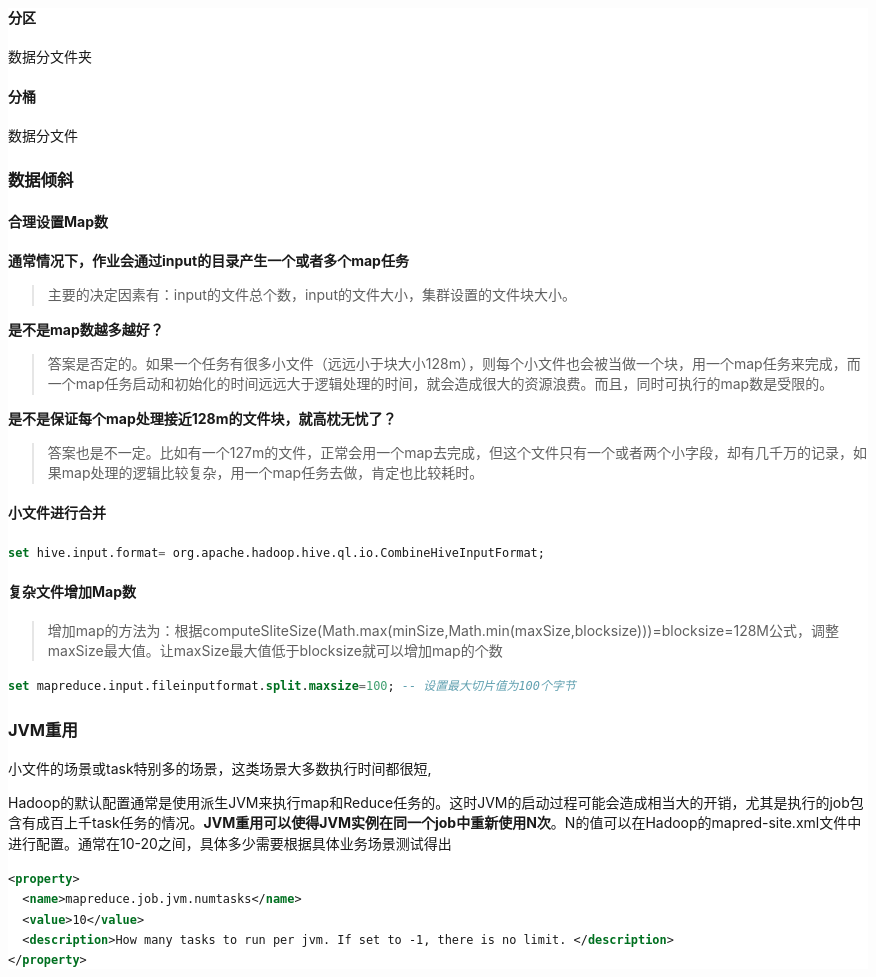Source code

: #### 分区

数据分文件夹

#### 分桶

数据分文件



### 数据倾斜

#### 合理设置Map数

**通常情况下，作业会通过input的目录产生一个或者多个map任务**

> 主要的决定因素有：input的文件总个数，input的文件大小，集群设置的文件块大小。

**是不是map数越多越好？**

> 答案是否定的。如果一个任务有很多小文件（远远小于块大小128m），则每个小文件也会被当做一个块，用一个map任务来完成，而一个map任务启动和初始化的时间远远大于逻辑处理的时间，就会造成很大的资源浪费。而且，同时可执行的map数是受限的。

**是不是保证每个map处理接近128m的文件块，就高枕无忧了？**

> 答案也是不一定。比如有一个127m的文件，正常会用一个map去完成，但这个文件只有一个或者两个小字段，却有几千万的记录，如果map处理的逻辑比较复杂，用一个map任务去做，肯定也比较耗时。



#### 小文件进行合并

```sql
set hive.input.format= org.apache.hadoop.hive.ql.io.CombineHiveInputFormat;
```

#### 复杂文件增加Map数

> 增加map的方法为：根据computeSliteSize(Math.max(minSize,Math.min(maxSize,blocksize)))=blocksize=128M公式，调整maxSize最大值。让maxSize最大值低于blocksize就可以增加map的个数

```sql
set mapreduce.input.fileinputformat.split.maxsize=100; -- 设置最大切片值为100个字节
```



### JVM重用

小文件的场景或task特别多的场景，这类场景大多数执行时间都很短,

Hadoop的默认配置通常是使用派生JVM来执行map和Reduce任务的。这时JVM的启动过程可能会造成相当大的开销，尤其是执行的job包含有成百上千task任务的情况。**JVM重用可以使得JVM实例在同一个job中重新使用N次**。N的值可以在Hadoop的mapred-site.xml文件中进行配置。通常在10-20之间，具体多少需要根据具体业务场景测试得出

```xml
<property>
  <name>mapreduce.job.jvm.numtasks</name>
  <value>10</value>
  <description>How many tasks to run per jvm. If set to -1, there is no limit. </description>
</property>
```

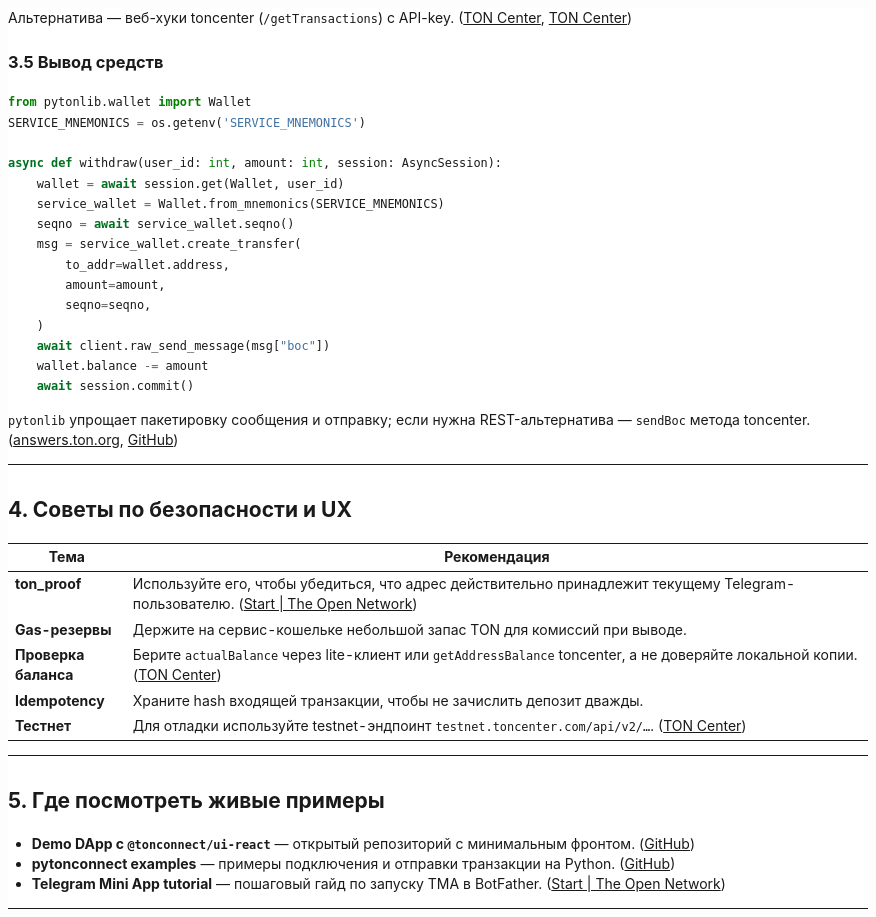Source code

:Альтернатива — веб-хуки toncenter (`/getTransactions`) с API-key. ([TON Center][9], [TON Center][10])

### 3.5 Вывод средств

```python
from pytonlib.wallet import Wallet
SERVICE_MNEMONICS = os.getenv('SERVICE_MNEMONICS')

async def withdraw(user_id: int, amount: int, session: AsyncSession):
    wallet = await session.get(Wallet, user_id)
    service_wallet = Wallet.from_mnemonics(SERVICE_MNEMONICS)
    seqno = await service_wallet.seqno()
    msg = service_wallet.create_transfer(
        to_addr=wallet.address,
        amount=amount,
        seqno=seqno,
    )
    await client.raw_send_message(msg["boc"])
    wallet.balance -= amount
    await session.commit()
```

`pytonlib` упрощает пакетировку сообщения и отправку; если нужна REST-альтернатива — `sendBoc` метода toncenter. ([answers.ton.org][11], [GitHub][4])

---

## 4. Советы по безопасности и UX

| Тема                 | Рекомендация                                                                                                                           |
| -------------------- | -------------------------------------------------------------------------------------------------------------------------------------- |
| **ton\_proof**       | Используйте его, чтобы убедиться, что адрес действительно принадлежит текущему Telegram-пользователю. ([Start \| The Open Network][2]) |
| **Gas-резервы**      | Держите на сервис-кошельке небольшой запас TON для комиссий при выводе.                                                                |
| **Проверка баланса** | Берите `actualBalance` через lite-клиент или `getAddressBalance` toncenter, а не доверяйте локальной копии. ([TON Center][9])          |
| **Idempotency**      | Храните hash входящей транзакции, чтобы не зачислить депозит дважды.                                                                   |
| **Тестнет**          | Для отладки используйте testnet-эндпоинт `testnet.toncenter.com/api/v2/…`. ([TON Center][10])                                          |

---

## 5. Где посмотреть живые примеры

* **Demo DApp c `@tonconnect/ui-react`** — открытый репозиторий с минимальным фронтом. ([GitHub][12])
* **pytonconnect examples** — примеры подключения и отправки транзакции на Python. ([GitHub][7])
* **Telegram Mini App tutorial** — пошаговый гайд по запуску TMA в BotFather. ([Start | The Open Network][13])

---


[1]: https://docs.ton.org/v3/guidelines/ton-connect/frameworks/react?utm_source=chatgpt.com "TON Connect for React | The Open Network"
[2]: https://docs.ton.org/v3/guidelines/ton-connect/frameworks/react "TON Connect for React | The Open Network"
[3]: https://docs.ton.org/v3/guidelines/ton-connect/guidelines/developers "TON Connect SDKs | The Open Network"
[4]: https://github.com/psylopunk/pytonlib?utm_source=chatgpt.com "psylopunk/pytonlib: Simple python client for The Open Network"
[5]: https://docs.ton.org/v3/guidelines/dapps/tma/tutorials/step-by-step-guide?utm_source=chatgpt.com "TMA launch tutorial | The Open Network"
[6]: https://docs.ton.org/v3/guidelines/ton-connect/guidelines/preparing-messages "Preparing messages | The Open Network"
[7]: https://github.com/XaBbl4/pytonconnect "GitHub - XaBbl4/pytonconnect: Python SDK for TON Connect 2.0"
[8]: https://pypi.org/project/pytonlib/?utm_source=chatgpt.com "pytonlib - PyPI"
[9]: https://toncenter.com/?utm_source=chatgpt.com "TON Center - TON HTTP API"
[10]: https://toncenter.com/api/v2/?utm_source=chatgpt.com "TON HTTP API - Swagger UI - TON Center"
[11]: https://answers.ton.org/question/1533651857887465472?utm_source=chatgpt.com "How do you send TON transactions in Python? - TON Answers"
[12]: https://github.com/ton-connect/demo-dapp-with-react-ui?utm_source=chatgpt.com "ton-connect/demo-dapp-with-react-ui - GitHub"
[13]: https://docs.ton.org/v3/guidelines/dapps/tma/tutorials/step-by-step-guide "TMA launch tutorial | The Open Network"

#### TASK REQUIREMENTS
The response must hold only the lines above from the line with "toncenter. ([answers.ton.org][11], [GitHub][4])" through the line with "баланса** | Берите", each copied exactly, both ends kept.

#### SOLUTION FOR THIS EXERCISE
`pytonlib` упрощает пакетировку сообщения и отправку; если нужна REST-альтернатива — `sendBoc` метода toncenter. ([answers.ton.org][11], [GitHub][4])

---

## 4. Советы по безопасности и UX

| Тема                 | Рекомендация                                                                                                                           |
| -------------------- | -------------------------------------------------------------------------------------------------------------------------------------- |
| **ton\_proof**       | Используйте его, чтобы убедиться, что адрес действительно принадлежит текущему Telegram-пользователю. ([Start \| The Open Network][2]) |
| **Gas-резервы**      | Держите на сервис-кошельке небольшой запас TON для комиссий при выводе.                                                                |
| **Проверка баланса** | Берите `actualBalance` через lite-клиент или `getAddressBalance` toncenter, а не доверяйте локальной копии. ([TON Center][9])          |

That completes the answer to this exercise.